How Best To Protect The Elderly?

The percentage of our population that is elderly — and often infirm as well — is growing.  As that percentage of the population grows, the number of elderly who are hoodwinked out of their retirement nest egg, neglected, or emotionally or physically abused, is growing steadily as well.

Senior abuse is a tough problem to quantify.  Statistics, surveys, and expert opinions vary, with estimates of victims numbering in the millions, but the reality is hard to grasp because the problem is largely a hidden one.  Many seniors spend their time indoors — due to health or choice — and aren’t seen in public often.  How are neighbors to know if the apparently devoted son who stops by every second day isn’t abusing his confused mother and looting her bank account?  How many seniors are too embarrassed and ashamed by their treatment to confess that their niece or grandson is threatening and assaulting them?  And there is a definitional problem, too.  How do you treat the fiercely independent older couple where the husband insists he can care for his ailing wife, but family friends notice their hygiene and general health noticeably slipping?  Are they being neglected, or is their fervent wish for independence simply being honored?  How are we to know, too, if the money that is vanishing from the aging parent’s bank account is disappearing due to fraud, or to a legitimate wish to help relatives who are down on their luck, or to pay for an expensive form of treatment or drug therapy?

The elderly are a ripe target for crime and abuse.  They often have life savings to plunder, and they receive a monthly Social Security check.  They may be weak, wheelchair-bound, or suffering through the early stages of debilitating mental or physical illness.  Their social support network of friends, family, and co-workers may have fallen away as a result of retirements, departures to warmer climates, and deaths.  If a relative moves in to help Great Aunt Alice, is it a wonderful act of human kindness or a precursor to abuse and financial exploitation?

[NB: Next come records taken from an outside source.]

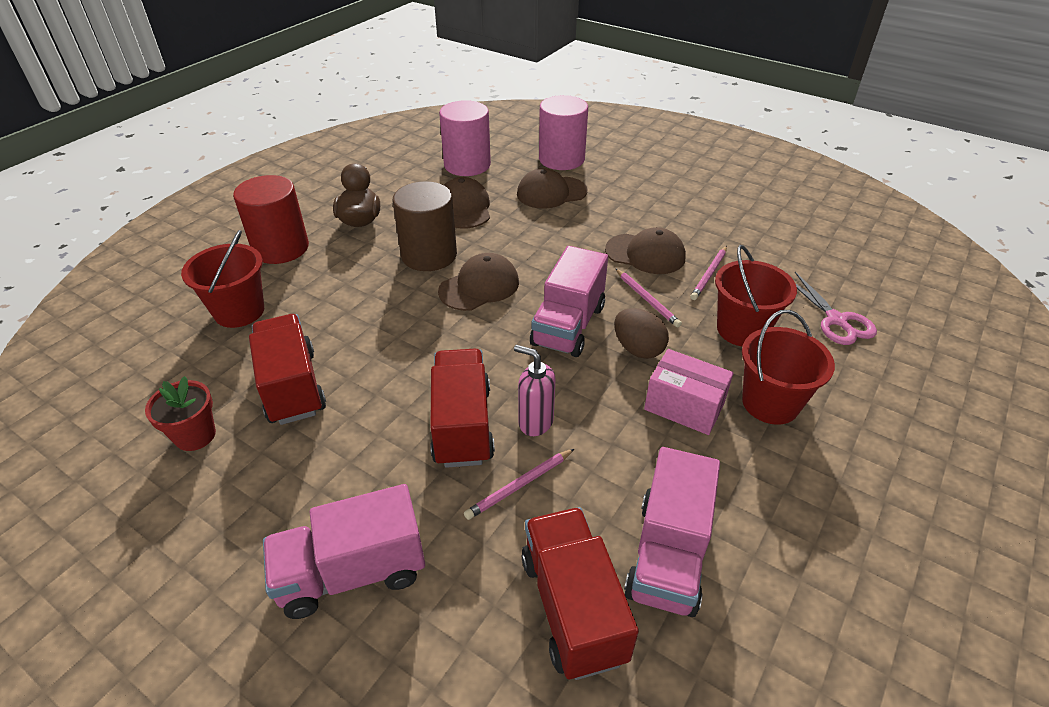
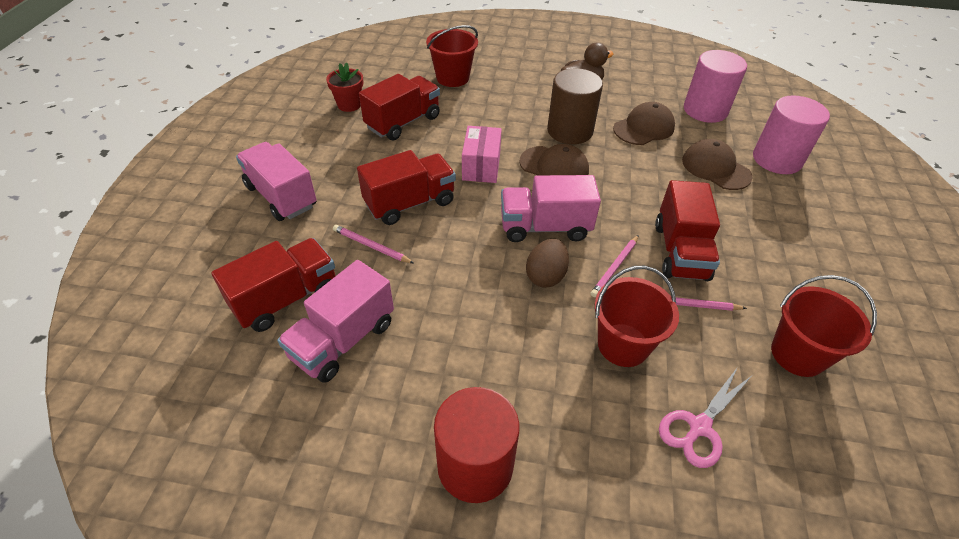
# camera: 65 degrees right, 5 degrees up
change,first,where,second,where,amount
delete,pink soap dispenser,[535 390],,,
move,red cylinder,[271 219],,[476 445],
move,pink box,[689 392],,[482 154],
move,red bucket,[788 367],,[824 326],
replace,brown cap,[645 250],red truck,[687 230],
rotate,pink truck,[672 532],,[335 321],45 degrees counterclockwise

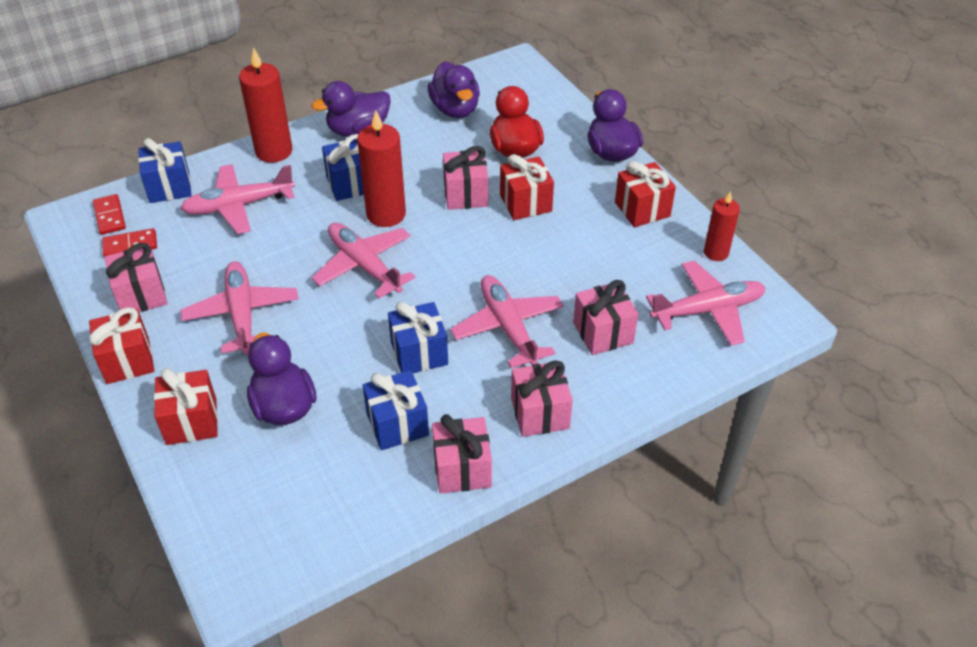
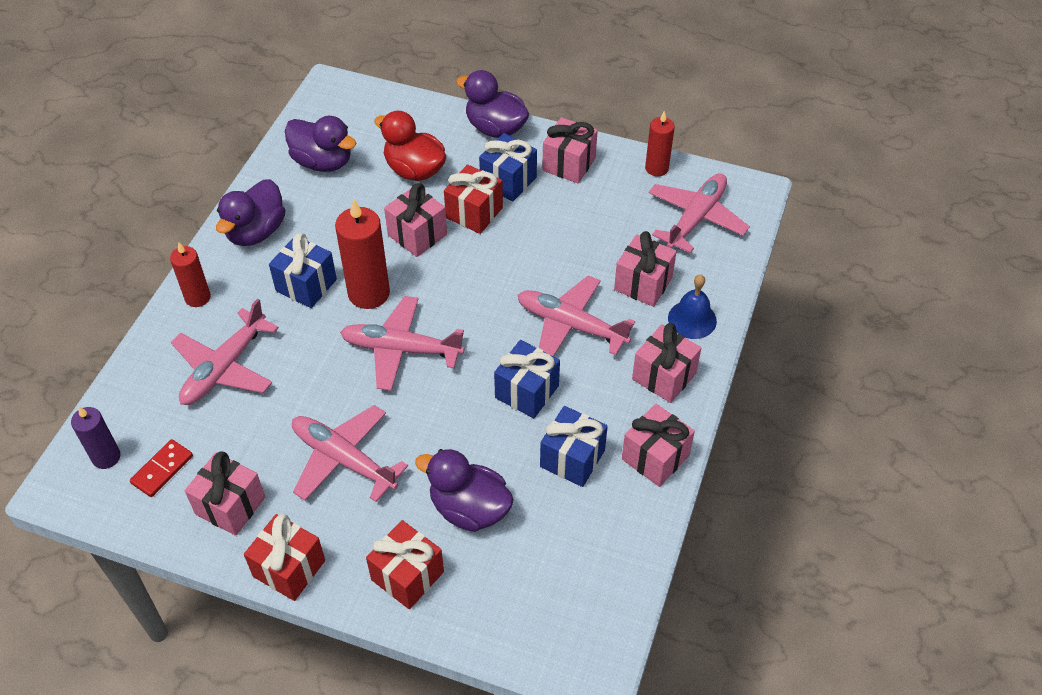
# camera: 40 degrees left, 5 degrees up
change,first,where,second,where,amount
insert,,,blue bell,[692 307],
move,blue gift,[164 170],,[508 167],
replace,red domino,[109 214],purple candle,[96 437],
recolor,red gift,[645 194],pink gift,[570 150],
resize,red candle,[265 105],,[190 274],x0.61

There’s always pressure for a federal solution, but it’s hard to see how a national bureaucracy could effectively address this problem.  The best answer seems to be vigilant neighbors, friends, and family members who are alert to signs of abuse and willing to report their suspicions to local authorities.  Financial fraud is a crime, as is physical assault, and they should be treated and prosecuted as such.  We should all be observant and sensitive to seniors who may desperately need our help and who deserve not to be terrorized or defrauded in their twilight years.

Rejecting Robot Caregivers

Japan has a problem.  It has a rapidly aging population of senior citizens and not enough younger people to care for them (or for that matter to contribute to the social welfare programs that support them, but that’s another story).

Ri-Man

Japan had hoped that robots would be the answer.  They envisioned robots that would care for the elderly and staff nursing homes and hospitals.  They have developed robots like Ri-Man, which can lift and carry hobbled senior citizens, and robots to serve as guides in hospitals.  Manufacturers have sunk millions of dollars into efforts to develop such robots.  Now they have concluded that robots are too expensive and impractical — and, even more important, are unwanted by patients and unwelcome, even in robot-friendly Japan.  As one person plaintively said:  “We want humans caring for us, not machines.”

No one should be surprised by this reaction.  It is not just because Ri-Man and the other caregiving robots look like full-scale toys or embarrassing caricatures of the robot from The Day The Earth Stood Still.  Instead, the breathless and triumphal tone of the video introducing Ri-Man, below, demonstrates the disconnect between the views of the entrepreneurs and engineers developing the robots and the seniors who are supposed to be buying them.  Elder care isn’t about technological advances or new frontiers in the science of robotics.  Instead, it is about helping human beings who are failing and who seek companionship and comfort as they decline.  Having to rely only on robots for help would be sterile and depressing. 

The elderly want to know that there is some person who cares enough about them to help them and spend time with them.  Can anyone blame them for concluding that metal and plastic robots are no substitute for a meaningful human connection?